Saved data entries
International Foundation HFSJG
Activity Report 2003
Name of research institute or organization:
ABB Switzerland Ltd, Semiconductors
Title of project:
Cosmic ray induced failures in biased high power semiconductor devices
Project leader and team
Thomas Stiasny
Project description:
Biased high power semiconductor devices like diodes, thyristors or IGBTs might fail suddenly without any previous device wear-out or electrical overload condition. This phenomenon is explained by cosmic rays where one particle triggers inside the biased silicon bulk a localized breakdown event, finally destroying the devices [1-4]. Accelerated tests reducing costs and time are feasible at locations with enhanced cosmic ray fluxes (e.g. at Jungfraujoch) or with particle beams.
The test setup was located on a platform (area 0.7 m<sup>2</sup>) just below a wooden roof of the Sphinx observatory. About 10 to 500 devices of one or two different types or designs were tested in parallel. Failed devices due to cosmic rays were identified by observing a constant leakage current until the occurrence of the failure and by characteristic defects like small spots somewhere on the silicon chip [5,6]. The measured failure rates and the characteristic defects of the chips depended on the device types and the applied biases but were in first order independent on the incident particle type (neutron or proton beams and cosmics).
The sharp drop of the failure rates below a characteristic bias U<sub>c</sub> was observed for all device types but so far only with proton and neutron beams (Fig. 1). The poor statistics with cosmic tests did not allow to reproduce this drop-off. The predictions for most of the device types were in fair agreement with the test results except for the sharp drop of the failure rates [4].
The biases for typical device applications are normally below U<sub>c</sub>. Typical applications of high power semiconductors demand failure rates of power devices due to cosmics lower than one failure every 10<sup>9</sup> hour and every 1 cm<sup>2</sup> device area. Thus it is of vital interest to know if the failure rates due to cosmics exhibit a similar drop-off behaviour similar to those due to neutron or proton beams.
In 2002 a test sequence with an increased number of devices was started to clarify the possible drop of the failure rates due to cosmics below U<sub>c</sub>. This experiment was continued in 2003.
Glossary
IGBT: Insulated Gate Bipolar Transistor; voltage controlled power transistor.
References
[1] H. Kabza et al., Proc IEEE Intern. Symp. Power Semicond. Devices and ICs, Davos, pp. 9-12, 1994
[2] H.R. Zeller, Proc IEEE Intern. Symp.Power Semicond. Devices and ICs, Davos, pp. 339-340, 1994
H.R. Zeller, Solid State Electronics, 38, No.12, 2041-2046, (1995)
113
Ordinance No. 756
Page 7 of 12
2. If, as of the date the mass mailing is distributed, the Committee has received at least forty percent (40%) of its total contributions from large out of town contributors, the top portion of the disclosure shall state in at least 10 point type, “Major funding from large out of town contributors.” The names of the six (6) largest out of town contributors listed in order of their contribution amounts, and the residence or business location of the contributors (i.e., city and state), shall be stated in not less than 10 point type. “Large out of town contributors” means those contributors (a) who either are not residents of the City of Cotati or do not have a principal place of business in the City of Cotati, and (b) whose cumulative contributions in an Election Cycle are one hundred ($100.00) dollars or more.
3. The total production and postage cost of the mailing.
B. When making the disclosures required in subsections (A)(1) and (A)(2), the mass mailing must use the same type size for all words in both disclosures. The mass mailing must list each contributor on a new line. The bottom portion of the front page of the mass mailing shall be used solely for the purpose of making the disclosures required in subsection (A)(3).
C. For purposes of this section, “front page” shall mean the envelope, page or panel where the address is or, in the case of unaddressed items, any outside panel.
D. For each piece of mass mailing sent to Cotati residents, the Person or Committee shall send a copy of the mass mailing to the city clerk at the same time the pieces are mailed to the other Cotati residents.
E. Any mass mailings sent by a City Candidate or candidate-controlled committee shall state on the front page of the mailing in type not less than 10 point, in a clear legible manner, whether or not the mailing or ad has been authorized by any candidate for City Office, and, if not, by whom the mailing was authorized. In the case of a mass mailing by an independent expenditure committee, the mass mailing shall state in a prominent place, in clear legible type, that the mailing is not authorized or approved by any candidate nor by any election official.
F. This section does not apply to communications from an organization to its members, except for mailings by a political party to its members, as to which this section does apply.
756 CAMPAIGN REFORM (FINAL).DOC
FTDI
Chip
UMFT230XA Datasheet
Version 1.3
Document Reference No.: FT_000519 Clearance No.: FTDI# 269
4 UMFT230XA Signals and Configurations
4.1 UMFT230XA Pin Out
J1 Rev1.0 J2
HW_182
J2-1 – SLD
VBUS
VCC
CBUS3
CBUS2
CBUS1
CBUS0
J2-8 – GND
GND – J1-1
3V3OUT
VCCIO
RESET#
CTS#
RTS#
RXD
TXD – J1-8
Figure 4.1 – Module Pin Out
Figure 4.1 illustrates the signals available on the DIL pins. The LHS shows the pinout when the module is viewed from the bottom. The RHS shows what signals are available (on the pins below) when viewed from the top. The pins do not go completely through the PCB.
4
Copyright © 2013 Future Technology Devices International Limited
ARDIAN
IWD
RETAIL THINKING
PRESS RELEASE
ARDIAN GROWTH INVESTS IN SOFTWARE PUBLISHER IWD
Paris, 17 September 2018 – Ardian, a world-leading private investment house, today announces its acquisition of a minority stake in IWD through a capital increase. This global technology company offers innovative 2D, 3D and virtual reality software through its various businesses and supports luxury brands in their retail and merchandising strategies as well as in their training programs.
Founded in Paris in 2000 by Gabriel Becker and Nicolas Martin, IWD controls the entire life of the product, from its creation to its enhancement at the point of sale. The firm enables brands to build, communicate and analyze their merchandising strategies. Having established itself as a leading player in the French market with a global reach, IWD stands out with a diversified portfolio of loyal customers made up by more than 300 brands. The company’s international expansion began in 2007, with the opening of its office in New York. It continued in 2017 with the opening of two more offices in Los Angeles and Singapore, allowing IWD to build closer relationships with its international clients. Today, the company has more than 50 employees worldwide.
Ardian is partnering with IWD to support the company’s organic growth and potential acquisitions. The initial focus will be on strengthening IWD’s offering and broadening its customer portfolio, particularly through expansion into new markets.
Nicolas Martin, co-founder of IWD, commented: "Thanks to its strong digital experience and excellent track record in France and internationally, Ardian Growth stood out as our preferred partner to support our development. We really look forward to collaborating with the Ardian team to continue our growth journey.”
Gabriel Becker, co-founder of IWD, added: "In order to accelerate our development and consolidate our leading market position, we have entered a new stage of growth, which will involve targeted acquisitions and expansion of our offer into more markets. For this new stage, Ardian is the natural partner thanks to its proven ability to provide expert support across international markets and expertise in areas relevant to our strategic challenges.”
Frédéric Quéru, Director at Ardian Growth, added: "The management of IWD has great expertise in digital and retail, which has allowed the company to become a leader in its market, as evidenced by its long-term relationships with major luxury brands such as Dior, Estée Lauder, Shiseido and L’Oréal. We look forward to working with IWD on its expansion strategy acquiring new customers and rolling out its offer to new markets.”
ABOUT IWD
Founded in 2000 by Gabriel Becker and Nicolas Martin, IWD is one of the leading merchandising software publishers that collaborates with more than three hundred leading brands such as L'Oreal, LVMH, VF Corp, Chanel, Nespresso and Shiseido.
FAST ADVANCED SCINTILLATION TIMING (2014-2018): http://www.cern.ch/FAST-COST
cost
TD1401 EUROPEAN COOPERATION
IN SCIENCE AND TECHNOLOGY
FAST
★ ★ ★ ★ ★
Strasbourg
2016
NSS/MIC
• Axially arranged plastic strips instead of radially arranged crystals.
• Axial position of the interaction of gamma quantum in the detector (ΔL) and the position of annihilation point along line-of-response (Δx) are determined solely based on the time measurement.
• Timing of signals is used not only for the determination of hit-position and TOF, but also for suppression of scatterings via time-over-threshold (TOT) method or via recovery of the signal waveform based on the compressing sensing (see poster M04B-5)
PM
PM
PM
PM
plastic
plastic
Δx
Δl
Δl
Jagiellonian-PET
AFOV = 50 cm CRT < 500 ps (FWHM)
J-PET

**Required work**
Copy out the lines of the records above in which the string "Paris" appears.

**Completed exercise**
Paris, 17 September 2018 – Ardian, a world-leading private investment house, today announces its acquisition of a minority stake in IWD through a capital increase. This global technology company offers innovative 2D, 3D and virtual reality software through its various businesses and supports luxury brands in their retail and merchandising strategies as well as in their training programs.
Founded in Paris in 2000 by Gabriel Becker and Nicolas Martin, IWD controls the entire life of the product, from its creation to its enhancement at the point of sale. The firm enables brands to build, communicate and analyze their merchandising strategies. Having established itself as a leading player in the French market with a global reach, IWD stands out with a diversified portfolio of loyal customers made up by more than 300 brands. The company’s international expansion began in 2007, with the opening of its office in New York. It continued in 2017 with the opening of two more offices in Los Angeles and Singapore, allowing IWD to build closer relationships with its international clients. Today, the company has more than 50 employees worldwide.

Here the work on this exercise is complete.